The benchmark suite of effectful compares performance of the most popular extensible effects libraries in several scenarios. It implements two benchmarks:

  • countdown - a microbenchmark that effectively measures performance of monadic binds and the effect dispatch.

  • filesize - a more down to earth benchmark that does various things, including I/O.

Each benchmark has two flavours that affect the amount of effects available in the context:

  • shallow - only effects necessary for the benchmark.

  • deep - necessary effects + 5 redundant effects put into the context before and after the relevant ones (10 in total). This simulates a typical scenario in which the code uses only a portion of the total amount of effects available to the application.

Moreover, the benchmarked code was annotated with NOINLINE pragmas to prevent GHC from inlining it and/or specializing away type class constraints related to effects. This is crucial in order to get realistic results, as for any non-trivial, multi-module application the compiler will not be able to do this as that would essentially mean performing whole program specialization.

Results

The code was compiled with GHC 9.2.4 and run on a Ryzen 9 5950x.

Note: below results are from a 1000 iteration run. Runs with more iterations are not included in the analysis since they are proportionally the same, but can be found here.

Countdown

Analysis:

  1. effectful takes the lead. Its static dispatch is on par with the reference implementation that uses the ST monad, so it offers no additional overhead. Its dynamic dispatch is also very fast.

  2. cleff uses similar implementation techniques as effectful (the only major difference is that its internal environment that stores effects is immutable), so they trade blows:

    • Its thread-local State is only slightly slower than effectful.
    • Its State implemented via IORef is the fastest of the dynamically dispatched effects, but it's worth noting that it's neither properly thread-local nor shared as the underlying IORef is shared, but can't be safely accessed with get and put from multiple threads.
  3. freer-simple does surprisingly well for a solution that's based on free monads.

  4. mtl comes next and unfortunately here's when the conventional wisdom stating that it is fast crumbles. The deep version is 50 times slower than the reference implementation!

    This is a direct consequence of how type classes are compiled. To be more precise, during compilation type class constraints are translated by the compiler to regular arguments. These arguments are class dictionaries, i.e. data types containing all functions that the type class contains.

    Now, because usage of mtl style effects requires the monad to be polymorphic, such functions at runtime are passed a dictionary of Monad specific methods and have to call them. In particular, this applies to the monadic bind. That's the crux of a problem - bind is called in between every monadic operation, so making it a function call has a disastrous effect on performance.

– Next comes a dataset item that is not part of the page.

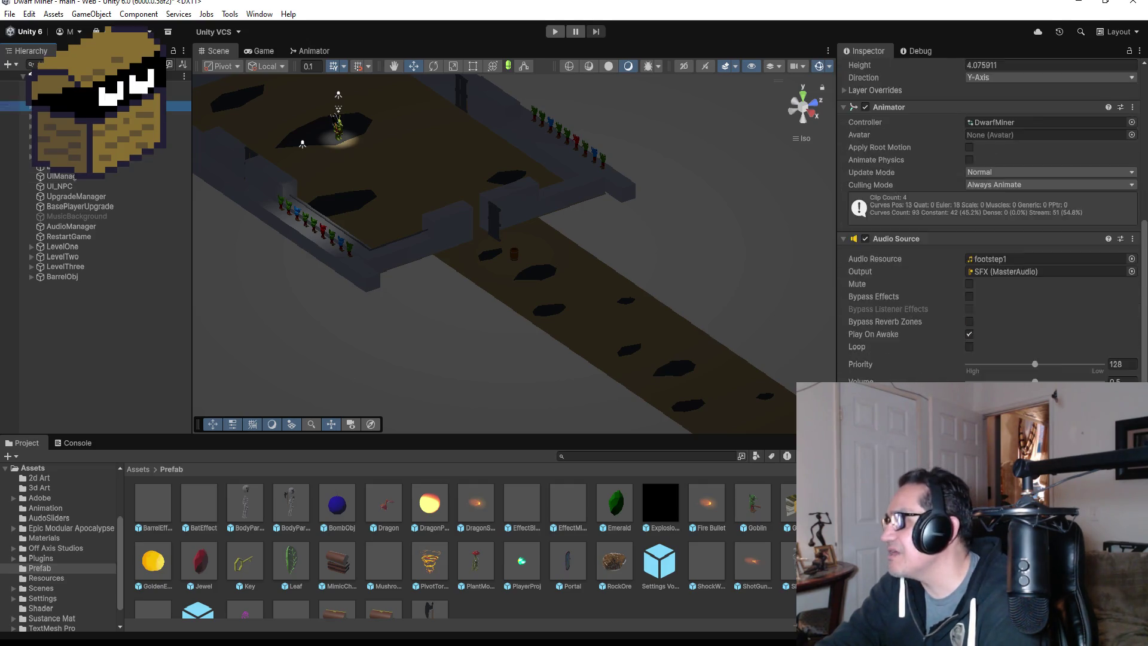
pyautogui.scroll(-5, 987, 227)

    Why is the result for the deep stack so much worse than for the shallow one though? It's because in reality, each call to bind performs O(n) function calls, where n is the number of monad transformers on the stack. That's because the implementation of bind for every monad transformer refers to the bind of a monad it transforms.

    Compare that to effectful, where monadic binds are known function calls and can be eliminated by the compiler. What is more, the only piece of data passed via class constraints are dictionaries of :>, each represented by a single Int pointing at the place in the stack where the relevant effect is located.

  5. fused-effects exhibits similar behavior as mtl. This comes as no surprise since it uses the same implementation techniques. It augments them with additional machinery for convenience, which seems to add even more overhead though.

  6. polysemy is based on free monads just as freer-simple and performs similarly, though with a much higher initial overhead.

Filesize

The results are similar to the ones of the countdown benchmark. It's worth noting though that introduction of other effects and I/O makes the difference in performance between libraries not nearly as pronounced.